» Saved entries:
--- START ---

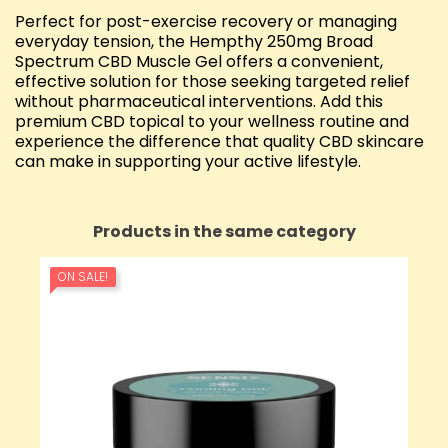
Perfect for post-exercise recovery or managing
everyday tension, the Hempthy 250mg Broad
Spectrum CBD Muscle Gel offers a convenient,
effective solution for those seeking targeted relief
without pharmaceutical interventions. Add this
premium CBD topical to your wellness routine and
experience the difference that quality CBD skincare
can make in supporting your active lifestyle.
Products in the same category
ON SALE!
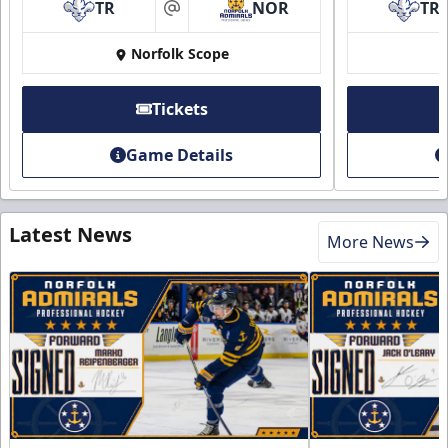
TR
NOR
TR
at
Norfolk Scope
Tickets
Game Details
Latest News
More News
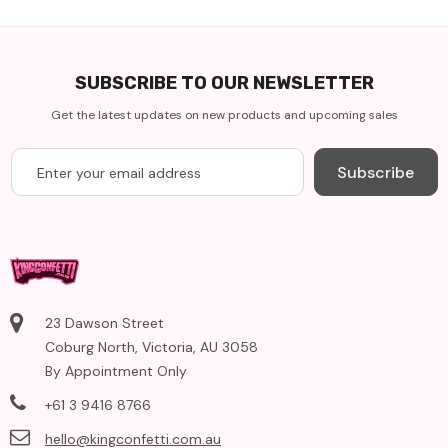
SUBSCRIBE TO OUR NEWSLETTER
Get the latest updates on new products and upcoming sales
Subscribe
23 Dawson Street
Coburg North, Victoria, AU 3058
By Appointment Only
+61 3 9416 8766
hello@kingconfetti.com.au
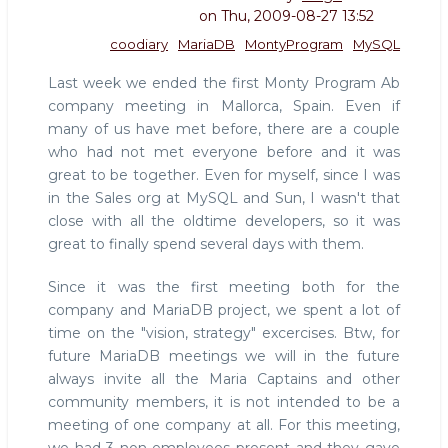
on
Thu, 2009-08-27 13:52
coodiary
MariaDB
MontyProgram
MySQL
Last week we ended the first Monty Program Ab
company meeting in Mallorca, Spain. Even if
many of us have met before, there are a couple
who had not met everyone before and it was
great to be together. Even for myself, since I was
in the Sales org at MySQL and Sun, I wasn't that
close with all the oldtime developers, so it was
great to finally spend several days with them.
Since it was the first meeting both for the
company and MariaDB project, we spent a lot of
time on the "vision, strategy" excercises. Btw, for
future MariaDB meetings we will in the future
always invite all the Maria Captains and other
community members, it is not intended to be a
meeting of one company at all. For this meeting,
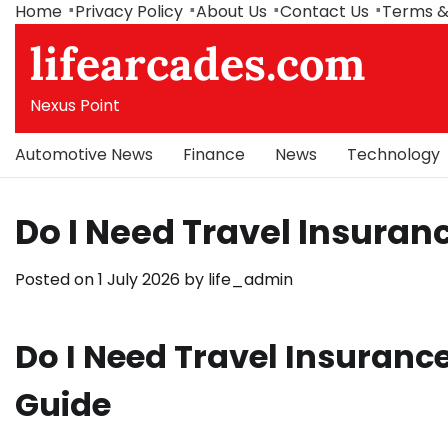
Skip
Home
Privacy Policy
About Us
Contact Us
Terms &
to
lifearcades.com
content
Nexus Point
Automotive News
Finance
News
Technology
Do I Need Travel Insuranc
Posted on
1 July 2026
by
life_admin
Do I Need Travel Insurance
Guide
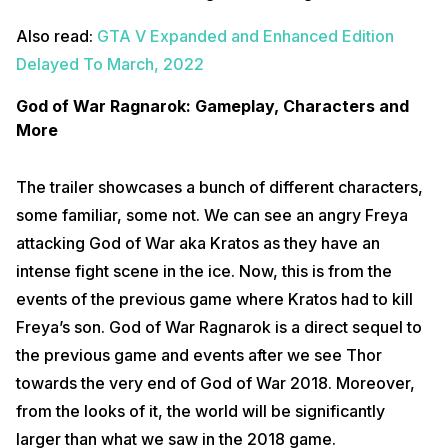
Also read:
GTA V Expanded and Enhanced Edition
Delayed To March, 2022
God of War Ragnarok: Gameplay, Characters and
More
The trailer showcases a bunch of different characters,
some familiar, some not. We can see an angry Freya
attacking God of War aka Kratos as they have an
intense fight scene in the ice. Now, this is from the
events of the previous game where Kratos had to kill
Freya’s son. God of War Ragnarok is a direct sequel to
the previous game and events after we see Thor
towards the very end of God of War 2018. Moreover,
from the looks of it, the world will be significantly
larger than what we saw in the 2018 game.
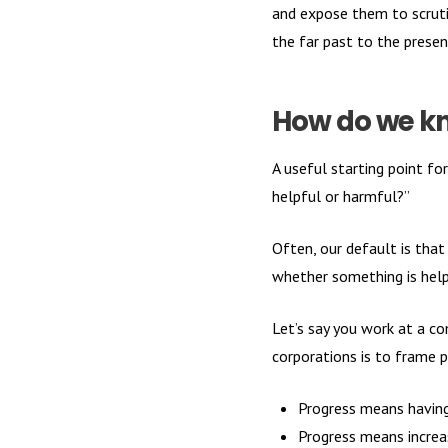
and expose them to scrutin
the far past to the present
How do we kn
A useful starting point f
helpful or harmful?”
Often, our default is that
whether something is help
Let’s say you work at a c
corporations is to frame 
Progress means having
Progress means increa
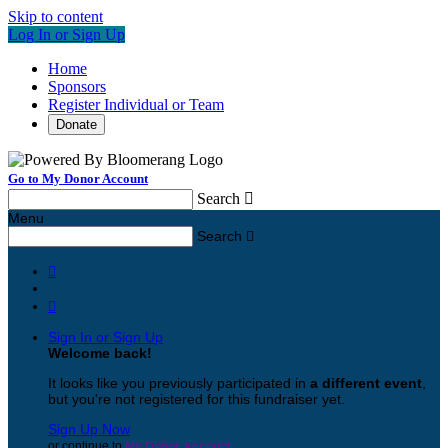
Skip to content
Log In or Sign Up
Home
Sponsors
Register Individual or Team
Donate
Go to My Donor Account
Search

Menu
Search



Sign In or Sign Up
Welcome back
!
It looks like you previously participated in
a different event
,
but you're not registered for this fundraiser yet.
Sign Up Now
or continue to
My Donor Account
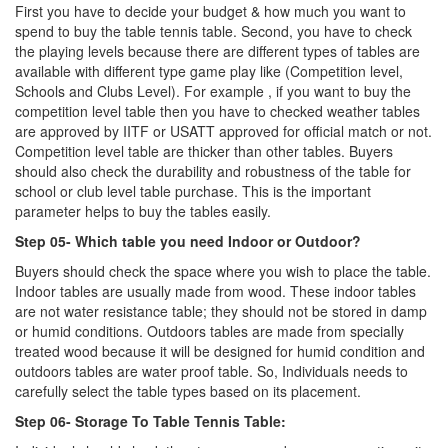
First you have to decide your budget & how much you want to
spend to buy the table tennis table. Second, you have to check
the playing levels because there are different types of tables are
available with different type game play like (Competition level,
Schools and Clubs Level). For example , if you want to buy the
competition level table then you have to checked weather tables
are approved by IITF or USATT approved for official match or not.
Competition level table are thicker than other tables. Buyers
should also check the durability and robustness of the table for
school or club level table purchase. This is the important
parameter helps to buy the tables easily.
Step 05- Which table you need Indoor or Outdoor?
Buyers should check the space where you wish to place the table.
Indoor tables are usually made from wood. These indoor tables
are not water resistance table; they should not be stored in damp
or humid conditions. Outdoors tables are made from specially
treated wood because it will be designed for humid condition and
outdoors tables are water proof table. So, Individuals needs to
carefully select the table types based on its placement.
Step 06- Storage To Table Tennis Table:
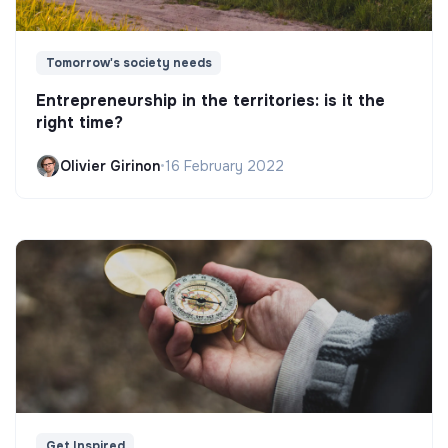
Tomorrow's society needs
Entrepreneurship in the territories: is it the
right time?
Olivier Girinon
•
16 February 2022
Get Inspired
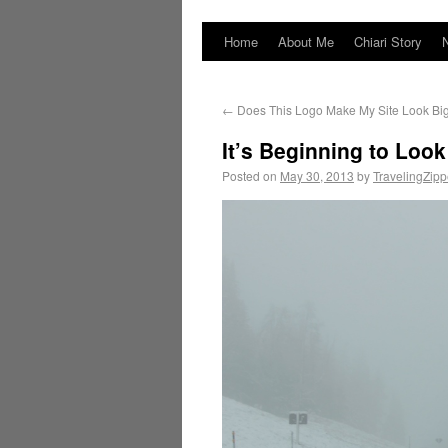
Home
About Me
Chiari Story
←
Does This Logo Make My Site Look Big
It’s Beginning to Lo
Posted on
May 30, 2013
by
TravelingZip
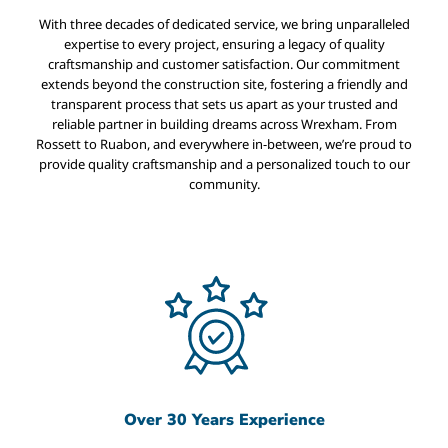
With three decades of dedicated service, we bring unparalleled
expertise to every project, ensuring a legacy of quality
craftsmanship and customer satisfaction. Our commitment
extends beyond the construction site, fostering a friendly and
transparent process that sets us apart as your trusted and
reliable partner in building dreams across Wrexham. From
Rossett to Ruabon, and everywhere in-between, we’re proud to
provide quality craftsmanship and a personalized touch to our
community.
Over 30 Years Experience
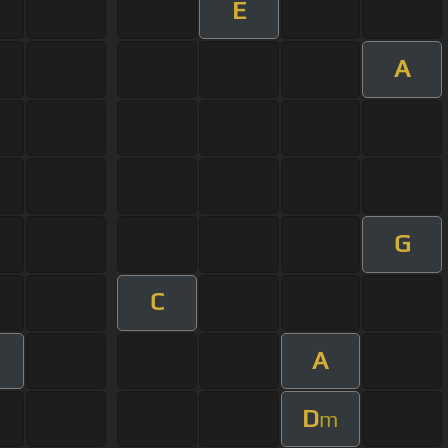
E
A
G
C
A
D
m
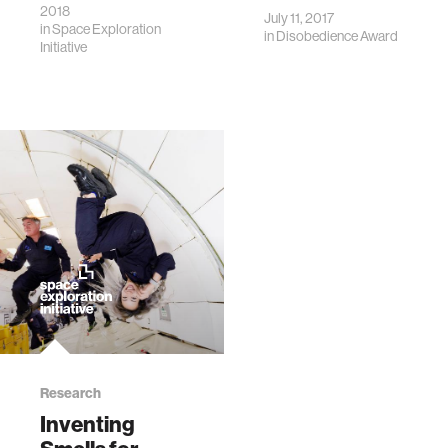
2018
July 11, 2017
in
Space Exploration
in
Disobedience Award
Initiative
Research
Inventing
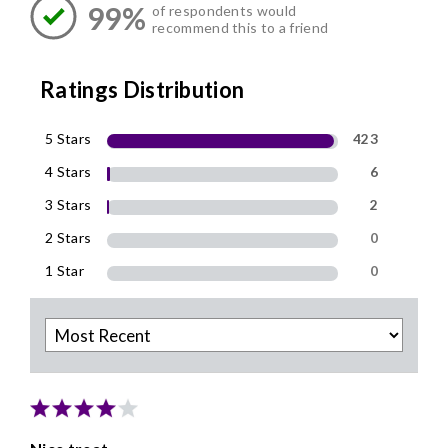
99%
of respondents would
recommend this to a friend
Ratings Distribution
5 Stars
423
4 Stars
6
3 Stars
2
2 Stars
0
1 Star
0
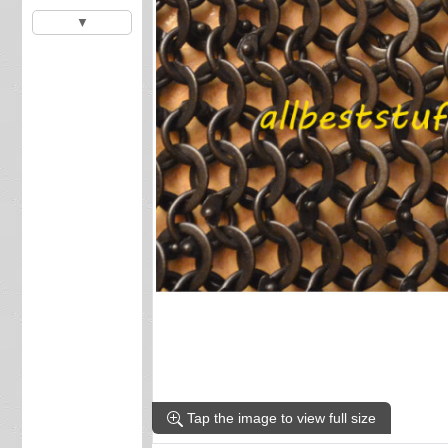
▼
Tap the image to view full size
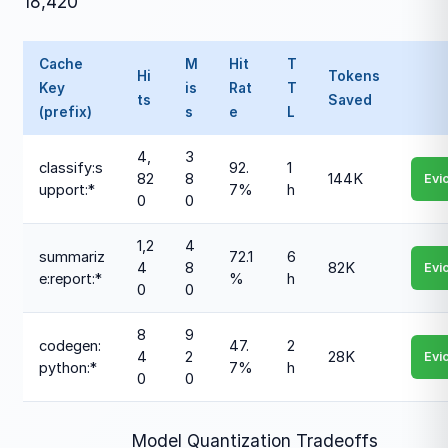
18,420
Cache
M
Hit
T
Hi
Tokens
Key
is
Rat
T
ts
Saved
(prefix)
s
e
L
4,
3
classify:s
92.
1
82
8
144K
Evi
upport:*
7%
h
0
0
1,2
4
summariz
72.1
6
4
8
82K
Evi
e:report:*
%
h
0
0
8
9
codegen:
47.
2
4
2
28K
Evi
python:*
7%
h
0
0
Model Quantization Tradeoffs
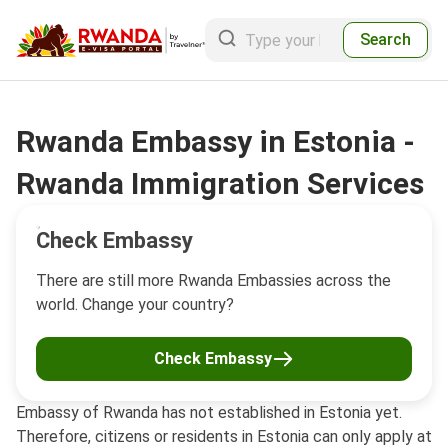
Search
Rwanda Embassy in Estonia -
Rwanda Immigration Services
Check Embassy
There are still more Rwanda Embassies across the
world. Change your country?
Check Embassy
Embassy of Rwanda has not established in Estonia yet.
Therefore, citizens or residents in Estonia can only apply at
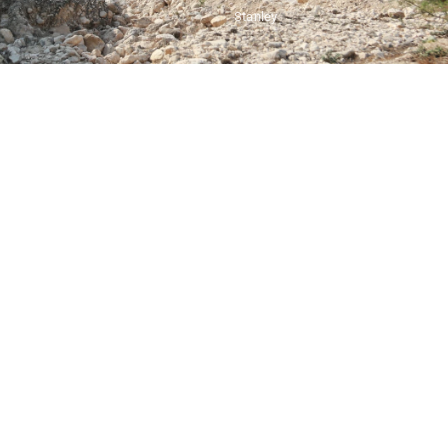
Stanley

--- END ---

» Task description: Give back each line above exactly, with pictures dropped.

» The answer:
Perfect for post-exercise recovery or managing
everyday tension, the Hempthy 250mg Broad
Spectrum CBD Muscle Gel offers a convenient,
effective solution for those seeking targeted relief
without pharmaceutical interventions. Add this
premium CBD topical to your wellness routine and
experience the difference that quality CBD skincare
can make in supporting your active lifestyle.
Products in the same category
ON SALE!
TR
NOR
TR
at
Norfolk Scope
Tickets
Game Details
Latest News
More News
SUBSCRIBE TO OUR NEWSLETTER
Get the latest updates on new products and upcoming sales
Subscribe
23 Dawson Street
Coburg North, Victoria, AU 3058
By Appointment Only
+61 3 9416 8766
hello@kingconfetti.com.au
on
Thu, 2009-08-27 13:52
coodiary
MariaDB
MontyProgram
MySQL
Last week we ended the first Monty Program Ab
company meeting in Mallorca, Spain. Even if
many of us have met before, there are a couple
who had not met everyone before and it was
great to be together. Even for myself, since I was
in the Sales org at MySQL and Sun, I wasn't that
close with all the oldtime developers, so it was
great to finally spend several days with them.
Since it was the first meeting both for the
company and MariaDB project, we spent a lot of
time on the "vision, strategy" excercises. Btw, for
future MariaDB meetings we will in the future
always invite all the Maria Captains and other
community members, it is not intended to be a
meeting of one company at all. For this meeting,
Skip
Home
Privacy Policy
About Us
Contact Us
Terms &
to
lifearcades.com
content
Nexus Point
Automotive News
Finance
News
Technology
Do I Need Travel Insuranc
Posted on
1 July 2026
by
life_admin
Do I Need Travel Insurance
Guide
Also read:
GTA V Expanded and Enhanced Edition
Delayed To March, 2022
God of War Ragnarok: Gameplay, Characters and
More
The trailer showcases a bunch of different characters,
some familiar, some not. We can see an angry Freya
attacking God of War aka Kratos as they have an
intense fight scene in the ice. Now, this is from the
events of the previous game where Kratos had to kill
Freya’s son. God of War Ragnarok is a direct sequel to
the previous game and events after we see Thor
towards the very end of God of War 2018. Moreover,
from the looks of it, the world will be significantly
larger than what we saw in the 2018 game.
and expose them to scrutin
the far past to the present
How do we kn
A useful starting point f
helpful or harmful?”
Often, our default is that
whether something is help
Let’s say you work at a c
corporations is to frame 
Progress means having
Progress means increa
Skip to content
Log In or Sign Up
Home
Sponsors
Register Individual or Team
Donate
Go to My Donor Account
Search

Menu
Search



Sign In or Sign Up
Welcome back
!
It looks like you previously participated in
a different event
,
but you're not registered for this fundraiser yet.
Sign Up Now
or continue to
My Donor Account
First you have to decide your budget & how much you want to
spend to buy the table tennis table. Second, you have to check
the playing levels because there are different types of tables are
available with different type game play like (Competition level,
Schools and Clubs Level). For example , if you want to buy the
competition level table then you have to checked weather tables
are approved by IITF or USATT approved for official match or not.
Competition level table are thicker than other tables. Buyers
should also check the durability and robustness of the table for
school or club level table purchase. This is the important
parameter helps to buy the tables easily.
Step 05- Which table you need Indoor or Outdoor?
Buyers should check the space where you wish to place the table.
Indoor tables are usually made from wood. These indoor tables
are not water resistance table; they should not be stored in damp
or humid conditions. Outdoors tables are made from specially
treated wood because it will be designed for humid condition and
outdoors tables are water proof table. So, Individuals needs to
carefully select the table types based on its placement.
Step 06- Storage To Table Tennis Table:
Tomorrow's society needs
Entrepreneurship in the territories: is it the
right time?
Olivier Girinon
•
16 February 2022
Get Inspired
Home
About Me
Chiari Story
←
Does This Logo Make My Site Look Big
It’s Beginning to Lo
Posted on
May 30, 2013
by
TravelingZip
With three decades of dedicated service, we bring unparalleled
expertise to every project, ensuring a legacy of quality
craftsmanship and customer satisfaction. Our commitment
extends beyond the construction site, fostering a friendly and
transparent process that sets us apart as your trusted and
reliable partner in building dreams across Wrexham. From
Rossett to Ruabon, and everywhere in-between, we’re proud to
provide quality craftsmanship and a personalized touch to our
community.
Over 30 Years Experience
E
A
G
C
A
D
m
2018
July 11, 2017
in
Space Exploration
in
Disobedience Award
Initiative
Research
Inventing
99%
of respondents would
recommend this to a friend
Ratings Distribution
5 Stars
423
4 Stars
6
3 Stars
2
2 Stars
0
1 Star
0
▼
Tap the image to view full size
18,420
Cache
M
Hit
T
Hi
Tokens
Key
is
Rat
T
ts
Saved
(prefix)
s
e
L
4,
3
classify:s
92.
1
82
8
144K
Evi
upport:*
7%
h
0
0
1,2
4
summariz
72.1
6
4
8
82K
Evi
e:report:*
%
h
0
0
8
9
codegen:
47.
2
4
2
28K
Evi
python:*
7%
h
0
0
Model Quantization Tradeoffs
Search
Rwanda Embassy in Estonia -
Rwanda Immigration Services
Check Embassy
There are still more Rwanda Embassies across the
world. Change your country?
Check Embassy
Embassy of Rwanda has not established in Estonia yet.
Therefore, citizens or residents in Estonia can only apply at
Stanley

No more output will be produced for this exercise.